キリンに似た顔の構造を持った人間も、時としてそこら辺の草を食む事があるという。しかしそこら辺の草を食う際には、食中毒は元より、近所の散歩をしている犬の小便がかかっているかいないかを常に確かめなければいけない。
今では時代遅れ感の否めない健康法として飲尿をしている人間でなければ、小便のかかった草を食むのはできるだけ避けたい所だし、未だに飲尿法を実践しているご近所に住まわれている池田大三郎にとっても、自身のではなくどこの馬の骨ともわからぬ馬の小便の付着している臭い草を食むハメになるのは、70歳以上の老婆のみで運営されている風俗店が隣家として建てられるハメになるくらい遠慮したい所であろう。
そもそも、動く夢を見たのは久しぶりだ。
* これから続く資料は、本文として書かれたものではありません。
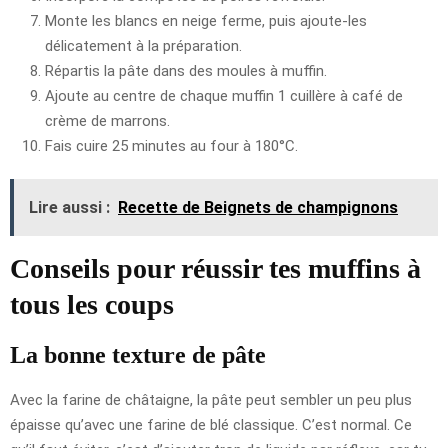
Monte les blancs en neige ferme, puis ajoute-les
délicatement à la préparation.
Répartis la pâte dans des moules à muffin.
Ajoute au centre de chaque muffin 1 cuillère à café de
crème de marrons.
Fais cuire 25 minutes au four à 180°C.
Lire aussi :
Recette de Beignets de champignons
Conseils pour réussir tes muffins à
tous les coups
La bonne texture de pâte
Avec la farine de châtaigne, la pâte peut sembler un peu plus
épaisse qu’avec une farine de blé classique. C’est normal. Ce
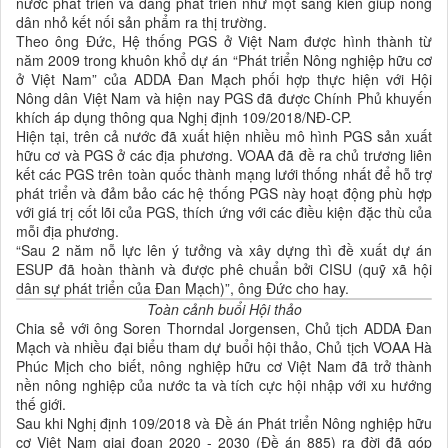
nước phát triển và đang phát triển như một sáng kiến giúp nông
dân nhỏ kết nối sản phẩm ra thị trường.
Theo ông Đức, Hệ thống PGS ở Việt Nam được hình thành từ
năm 2009 trong khuôn khổ dự án “Phát triển Nông nghiệp hữu cơ
ở Việt Nam” của ADDA Đan Mạch phối hợp thực hiện với Hội
Nông dân Việt Nam và hiện nay PGS đã được Chính Phủ khuyến
khích áp dụng thông qua Nghị định 109/2018/NĐ-CP.
Hiện tại, trên cả nước đã xuất hiện nhiều mô hình PGS sản xuất
hữu cơ và PGS ở các địa phương. VOAA đã đề ra chủ trương liên
kết các PGS trên toàn quốc thành mạng lưới thống nhất để hỗ trợ
phát triển và đảm bảo các hệ thống PGS này hoạt động phù hợp
với giá trị cốt lõi của PGS, thích ứng với các điều kiện đặc thù của
mỗi địa phương.
“Sau 2 năm nỗ lực lên ý tưởng và xây dựng thì đề xuất dự án
ESUP đã hoàn thành và được phê chuẩn bởi CISU (quỹ xã hội
dân sự phát triển của Đan Mạch)”, ông Đức cho hay.
Toàn cảnh buổi Hội thảo
Chia sẻ với ông Soren Thorndal Jorgensen, Chủ tịch ADDA Đan
Mạch và nhiều đại biểu tham dự buổi hội thảo, Chủ tịch VOAA Hà
Phúc Mịch cho biết, nông nghiệp hữu cơ Việt Nam đã trở thành
nền nông nghiệp của nước ta và tích cực hội nhập với xu hướng
thế giới.
Sau khi Nghị định 109/2018 và Đề án Phát triển Nông nghiệp hữu
cơ Việt Nam giai đoạn 2020 - 2030 (Đề án 885) ra đời đã góp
最近の夢は、いつも静止画で、窓もなく殺伐としたコンクリート打ちの部屋の中央に壊れたカセットプレイヤーが置いてあるだけのつまらないものだった。しかし、今日の夢の中に現れたのは身の丈20メートルはあろうかという巨人であろうか。久方ぶりにそんなわくわくする夢を見た時のわくわくさにより右目が飛び出してなくなってしまったのではないかというほど、僕の右肩からものすごい本数の肩毛が伸び出してきた。そうなればやはり、この肩毛をどうにか自発的に伸ばすコントロール法を身につけて、肩毛を薄毛に悩む全ての大人たちに売りつけてやるのが、生粋の商売人家系に生まれついてしまったものの宿命であるはずであり、もはや寂寞感しか感じられぬそのような宿命に対する呪詛の言葉をツイッター上で呟き続けるのが、彼のお家芸とも呼ぶべきキリンの物まねであった。
しかし、そんな彼に皆が期待すればするほど、天の邪鬼な彼と来たら、いつもそのような期待感には背いて、殺人の是非を論じ続ける民間の裁判員たちの頭上20センチほどにまで垂れ下がっている金色のロープを引いてみたくてたまらない様子なのだった。